» JOB:
Show every line below that contains the string "animaux", treating case as significant.
::: MATERIAL SHOWN :::
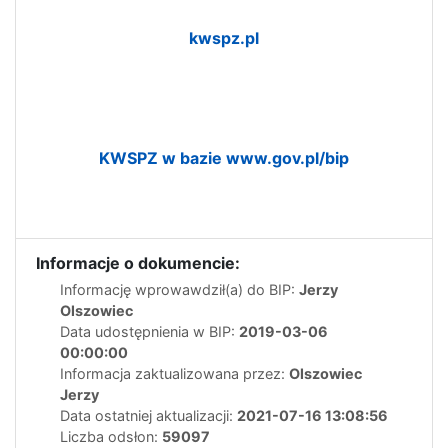
kwspz.pl
KWSPZ w bazie www.gov.pl/bip
Informacje o dokumencie:
Informację wprowawdził(a) do BIP:
Jerzy
Olszowiec
Data udostępnienia w BIP:
2019-03-06
00:00:00
Informacja zaktualizowana przez:
Olszowiec
Jerzy
Data ostatniej aktualizacji:
2021-07-16 13:08:56
Liczba odsłon:
59097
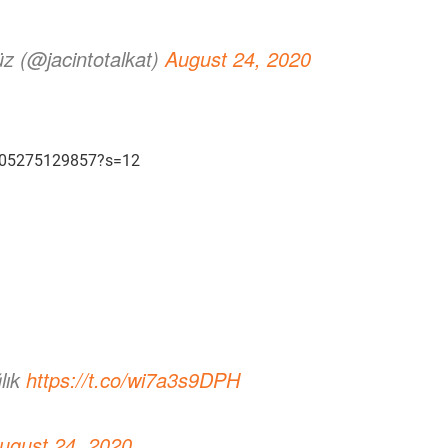
z (@jacintotalkat)
August 24, 2020
2705275129857?s=12
ğlık
https://t.co/wi7a3s9DPH
ugust 24, 2020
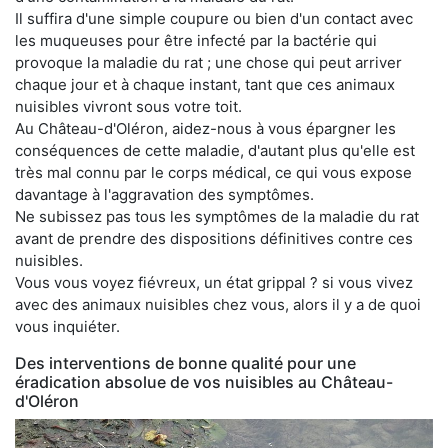
Il suffira d'une simple coupure ou bien d'un contact avec
les muqueuses pour être infecté par la bactérie qui
provoque la maladie du rat ; une chose qui peut arriver
chaque jour et à chaque instant, tant que ces animaux
nuisibles vivront sous votre toit.
Au Château-d'Oléron, aidez-nous à vous épargner les
conséquences de cette maladie, d'autant plus qu'elle est
très mal connu par le corps médical, ce qui vous expose
davantage à l'aggravation des symptômes.
Ne subissez pas tous les symptômes de la maladie du rat
avant de prendre des dispositions définitives contre ces
nuisibles.
Vous vous voyez fiévreux, un état grippal ? si vous vivez
avec des animaux nuisibles chez vous, alors il y a de quoi
vous inquiéter.
Des interventions de bonne qualité pour une
éradication absolue de vos nuisibles au Château-
d'Oléron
:::
» WRITTEN ANSWER:
chaque jour et à chaque instant, tant que ces animaux
avec des animaux nuisibles chez vous, alors il y a de quoi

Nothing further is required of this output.